Ivan schrok geweldig. Hoe in godsnaam wisten zij en wat moest hij daarop antwoorden. Smith keek hem met leuke ogen aan en Myra kreeg een kleur van ondeugende pret. Maar al de rimpels van Jacks sluw gezicht trokken lachend samen en zonder zelf iets los te laten, vroeg hij:
- Zeg eens, old man, hoe ging het op de autotochtjes in de ‘old country?’
- Goed! antwoordde Ivan voorzichtig en wantrouwend.

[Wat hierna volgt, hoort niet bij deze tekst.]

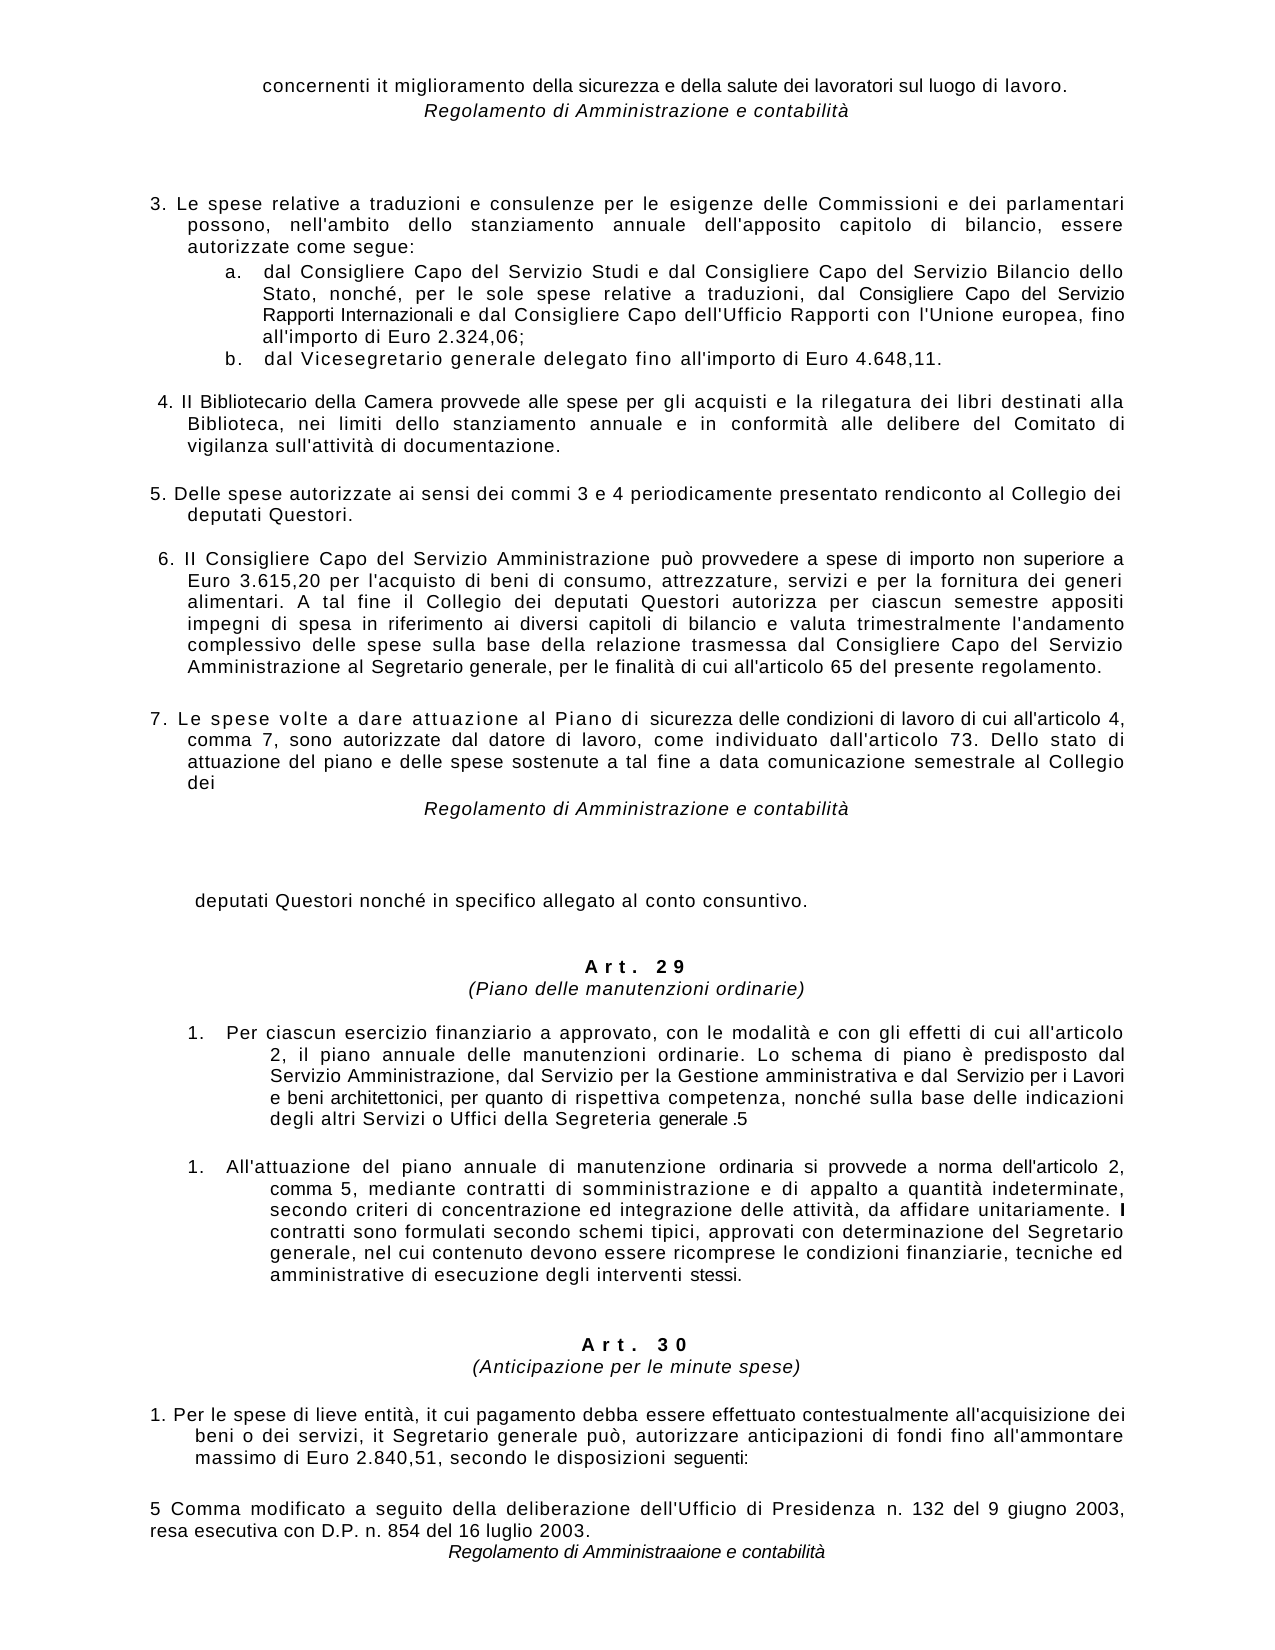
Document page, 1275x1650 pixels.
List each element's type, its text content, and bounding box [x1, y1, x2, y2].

text Regolamento di Amministraaione e contabilità [150, 1541, 1125, 1563]
text 3. Le spese relative a traduzioni e consulenze per le esigenze delle Commissioni e dei parlamentari possono, nell'ambito dello stanziamento annuale dell'apposito capitolo di bilancio, essere autorizzate come segue: [150, 193, 1125, 257]
list concernenti it miglioramento della sicurezza e della salute dei lavoratori sul luogo di lavoro. [187, 75, 1125, 97]
text 7. Le spese volte a dare attuazione al Piano di sicurezza delle condizioni di lavoro di cui all'articolo 4, comma 7, sono autorizzate dal datore di lavoro, come individuato dall'articolo 73. Dello stato di attuazione del piano e delle spese sostenute a tal fine a data comunicazione semestrale al Collegio dei [150, 707, 1125, 793]
text 5. Delle spese autorizzate ai sensi dei commi 3 e 4 periodicamente presentato rendiconto al Collegio dei deputati Questori. [150, 482, 1125, 525]
list All'attuazione del piano annuale di manutenzione ordinaria si provvede a norma dell'articolo 2, comma 5, mediante contratti di somministrazione e di appalto a quantità indeterminate, secondo criteri di concentrazione ed integrazione delle attività, da affidare unitariamente. I contratti sono formulati secondo schemi tipici, approvati con determinazione del Segretario generale, nel cui contenuto devono essere ricomprese le condizioni finanziarie, tecniche ed amministrative di esecuzione degli interventi stessi. [187, 1156, 1125, 1285]
text 4. II Bibliotecario della Camera provvede alle spese per gli acquisti e la rilegatura dei libri destinati alla Biblioteca, nei limiti dello stanziamento annuale e in conformità alle delibere del Comitato di vigilanza sull'attività di documentazione. [150, 391, 1125, 456]
text 1. Per le spese di lieve entità, it cui pagamento debba essere effettuato contestualmente all'acquisizione dei beni o dei servizi, it Segretario generale può, autorizzare anticipazioni di fondi fino all'ammontare massimo di Euro 2.840,51, secondo le disposizioni seguenti: [150, 1403, 1125, 1468]
list Per ciascun esercizio finanziario a approvato, con le modalità e con gli effetti di cui all'articolo 2, il piano annuale delle manutenzioni ordinarie. Lo schema di piano è predisposto dal Servizio Amministrazione, dal Servizio per la Gestione amministrativa e dal Servizio per i Lavori e beni architettonici, per quanto di rispettiva competenza, nonché sulla base delle indicazioni degli altri Servizi o Uffici della Segreteria generale .5 [187, 1022, 1125, 1129]
text deputati Questori nonché in specifico allegato al conto consuntivo. [195, 889, 1125, 911]
text 6. II Consigliere Capo del Servizio Amministrazione può provvedere a spese di importo non superiore a Euro 3.615,20 per l'acquisto di beni di consumo, attrezzature, servizi e per la fornitura dei generi alimentari. A tal fine il Collegio dei deputati Questori autorizza per ciascun semestre appositi impegni di spesa in riferimento ai diversi capitoli di bilancio e valuta trimestralmente l'andamento complessivo delle spese sulla base della relazione trasmessa dal Consigliere Capo del Servizio Amministrazione al Segretario generale, per le finalità di cui all'articolo 65 del presente regolamento. [150, 548, 1125, 677]
text 5 Comma modificato a seguito della deliberazione dell'Ufficio di Presidenza n. 132 del 9 giugno 2003, resa esecutiva con D.P. n. 854 del 16 luglio 2003. [150, 1498, 1125, 1541]
list dal Consigliere Capo del Servizio Studi e dal Consigliere Capo del Servizio Bilancio dello Stato, nonché, per le sole spese relative a traduzioni, dal Consigliere Capo del Servizio Rapporti Internazionali e dal Consigliere Capo dell'Ufficio Rapporti con l'Unione europea, fino all'importo di Euro 2.324,06; [225, 261, 1125, 347]
text Art. 29 (Piano delle manutenzioni ordinarie) [150, 956, 1125, 999]
text Art. 30 (Anticipazione per le minute spese) [150, 1334, 1125, 1377]
text Regolamento di Amministrazione e contabilità [150, 100, 1125, 122]
text Regolamento di Amministrazione e contabilità [150, 797, 1125, 819]
list dal Vicesegretario generale delegato fino all'importo di Euro 4.648,11. [225, 347, 1125, 369]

- Ja maar, 's avonds, meen ik, als gij in uw hotel waart. Komaan, vertel eens. Hoeft niet bang te zijn. 't Blijft onder ons.
- Er is niets te vertellen! zei Ivan.
- Heus niet? Niets bijzonders voorgevallen, noch gemerkt? Niet eens geïnviteerd op de kamer in negligé: roze peignoir met kant en dat aardig bruin vlekje boven het linkerbeen? Zij barstten alle drie in een hevige lachbui los, terwijl Ivan van ergernis en spijt zich op de lippen beet.
't Was of hij een slag in 't gezicht kreeg. Wat! Gladys, met die Jack, die ploert, zoals ze met hemzelf was geweest! O'Healy kon hij nog begrijpen. Dat was een eerste, oude liefde. Maar zo'n kerel!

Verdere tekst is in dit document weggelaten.